Zimak made good time.

The tunnel was high enough to let him walk upright, albeit cautiously. The sleep had done him the world of good, and he felt as if he had boundless energy. The air was a little stale, but it was cool and oddly refreshing. He estimated that the distance to Argentia was two miles at most, yet he marvelled that generations of miners had hewn out these passages so deep in the earth, like an army of industrious ants.

If Ethella was right, and she had been so far, this tunnel – with a few more turnings – would lead him directly beneath the walls of the town. From there he should be able to make his way to the surface through an old disused shaft. After that, his much vaunted skills as thief, burglar and fast-talker must do the rest.

He continued on for another hour. There were cave-ins that he was forced to climb over or dig through, and at one point the floor had dropped away into a raw chasm. The remains of a bridge clung to one side.

‘So, this is why the tunnel isn’t guarded,’ Zimak murmured to himself.

The chasm was too wide to jump, and he no longer had his rope. Zimak spent another hour in a hair-raising and painstaking side-shuffle, inching his way along a ledge that was barely deep enough for the toes of his boots to gain a purchase. His fingers became scratched and bled as he felt for handholds in the rough, rocky surface of the tunnel wall.

He made it across the chasm and rested for several minutes, during which he again cursed Daretor’s clumsy body, before continuing doggedly on.

Reaching a junction, he took the right-hand fork which sloped down at a steep angle. This made sense, as the tunnel he had started in had to be at least five hundred feet above Argentia.

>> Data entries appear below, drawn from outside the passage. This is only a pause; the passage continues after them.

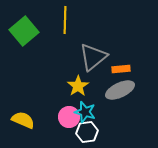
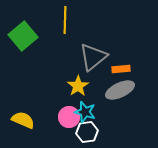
green square: moved 1 px left, 5 px down
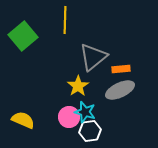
white hexagon: moved 3 px right, 1 px up
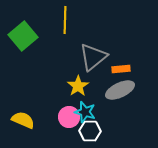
white hexagon: rotated 10 degrees clockwise
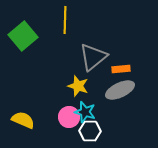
yellow star: rotated 20 degrees counterclockwise
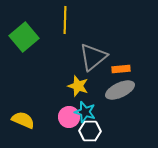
green square: moved 1 px right, 1 px down
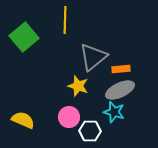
cyan star: moved 29 px right
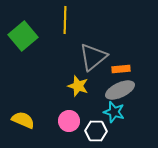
green square: moved 1 px left, 1 px up
pink circle: moved 4 px down
white hexagon: moved 6 px right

Zimak followed this new tunnel till he came to what looked like a dead end but he did not lose heart. Ethella had told him to search under the dust of the floor until he found a metal trapdoor. He pulled this up with much creaking of rusted metal, and found himself gazing down into a proper miner’s tunnel, the kind with wooden rails on which to push carts filled with ore-rich rock. Thick dust coated the rails so he assumed that either the Argentian mine was no longer worked, or he was in a worked-out section. How fortunate for him that those miners of years gone by had happened upon Ethella and regaled her with their mining activities. He supposed that, being stuck in a pond for thousands of years, you’d listen to just about anything.

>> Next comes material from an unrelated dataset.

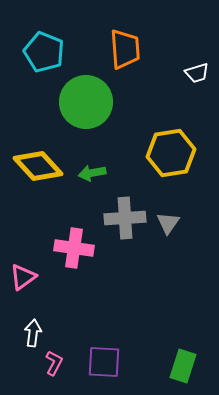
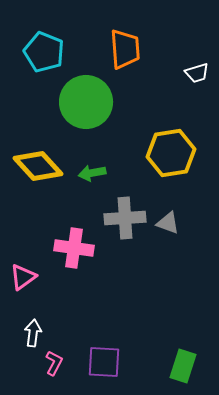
gray triangle: rotated 45 degrees counterclockwise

Zimak quickly dropped down into the larger tunnel. By his rough estimate he was now below Argentian street-level and a few hundred yards outside the walls. He followed the new tunnel and came to an intersection where he turned left into an even larger tunnel. There were two lines of wooden cart tracks here, indicating it was a main artery of the mine. He followed this till it dead-ended at a wooden cage attached to thick ropes which vanished up into darkness. Zimak knew that somewhere high above there would be an immense windlass, around which the ropes would be wound to raise the cage to the surface, or to a higher level of the mine.

Of course there was no one to operate the windlass, which had probably been disused for long years. There was, however, a series of metal ladder rungs set in the wall behind the cage. These also disappeared up into darkness. Hoping that he wasn’t too far from the surface, Zimak started to climb.

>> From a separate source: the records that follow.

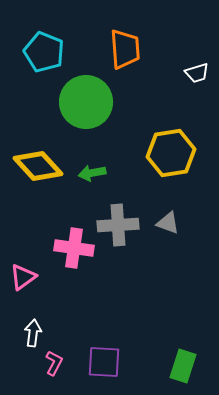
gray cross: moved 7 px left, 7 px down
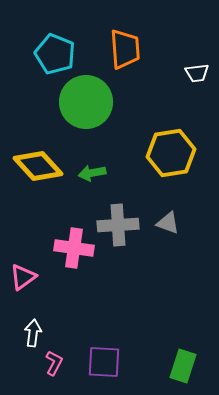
cyan pentagon: moved 11 px right, 2 px down
white trapezoid: rotated 10 degrees clockwise
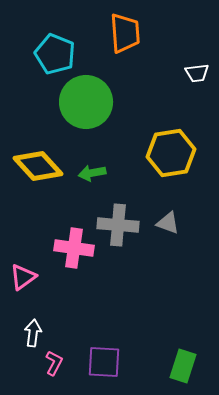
orange trapezoid: moved 16 px up
gray cross: rotated 9 degrees clockwise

Before long his arms ached almost as badly as when he had hung from the rope in the ventilation shaft. His fingers, flayed from the ordeal of crossing the chasm, started to bleed again, making his grip on the rungs even more difficult. Evidently Zimak was not the first person to have problems with the climb, however. Every hundred feet there were resting platforms, and he took full advantage of these. At last he reached what he believed to be the top of the shaft. Here there was a large area scooped out of the shaft’s side, like the mouth of a new tunnel. It went back some thirty feet, at which point there was a wide set of wooden stairs that stretched beyond the range of his pendant light. He mounted these cautiously, testing them for strength. They creaked, but held. He must be careful now for he had no idea what he might find above. Nor was he sure of what time of day it was. He had planned to emerge at night, then spend some time reconnoitring.